(Spatial grounding data)
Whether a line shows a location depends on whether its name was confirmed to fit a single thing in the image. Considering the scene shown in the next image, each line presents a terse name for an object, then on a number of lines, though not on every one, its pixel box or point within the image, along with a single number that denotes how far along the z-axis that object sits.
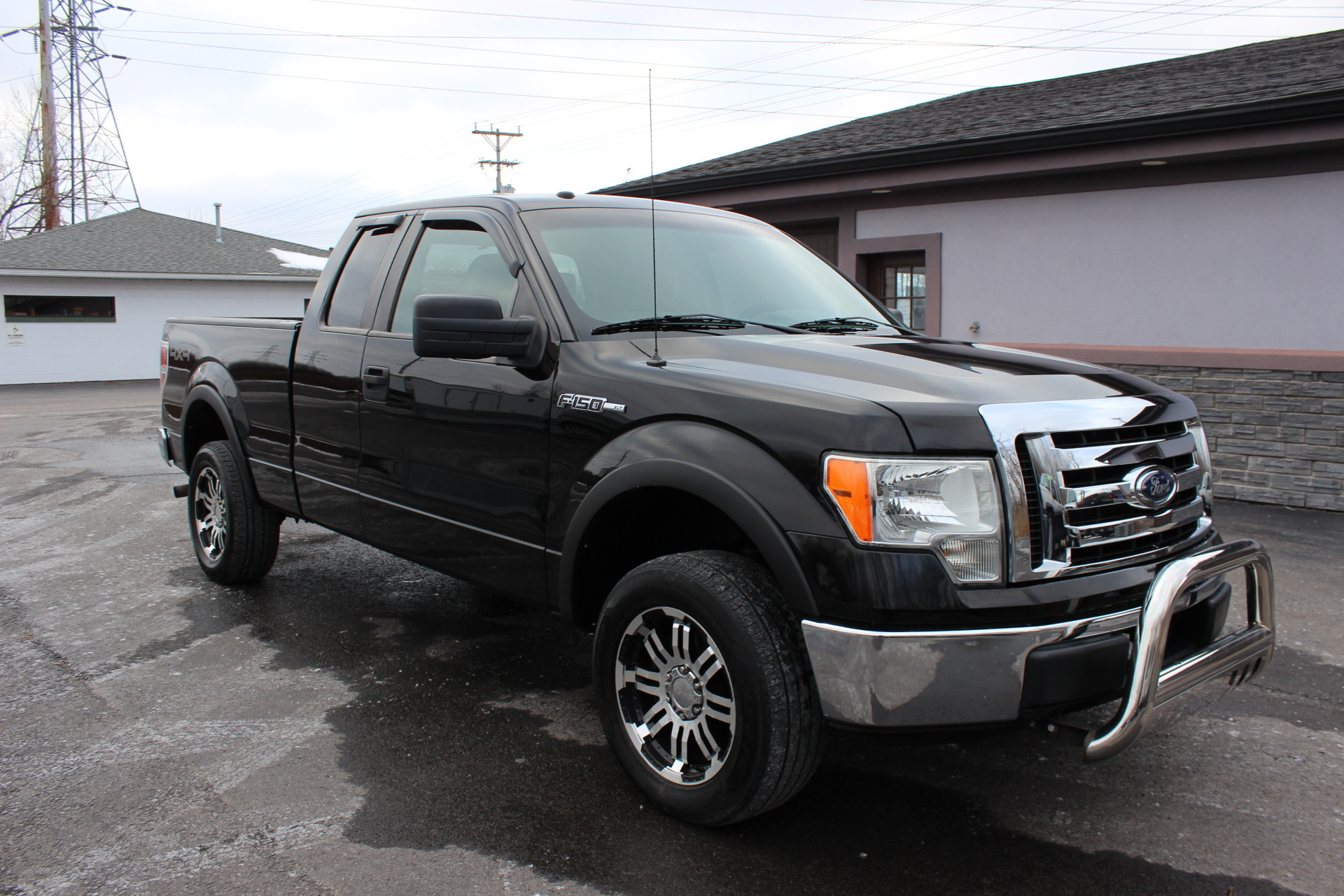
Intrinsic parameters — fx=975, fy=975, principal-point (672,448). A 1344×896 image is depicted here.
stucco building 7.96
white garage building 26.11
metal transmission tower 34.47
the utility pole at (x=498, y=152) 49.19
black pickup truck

*REQUIRED ACTION:*
From the line that contains "stucco building 7.96" down to the final line of the entries, print every line exactly as it is, and only those lines.

*EXERCISE RESULT:*
stucco building 7.96
white garage building 26.11
metal transmission tower 34.47
the utility pole at (x=498, y=152) 49.19
black pickup truck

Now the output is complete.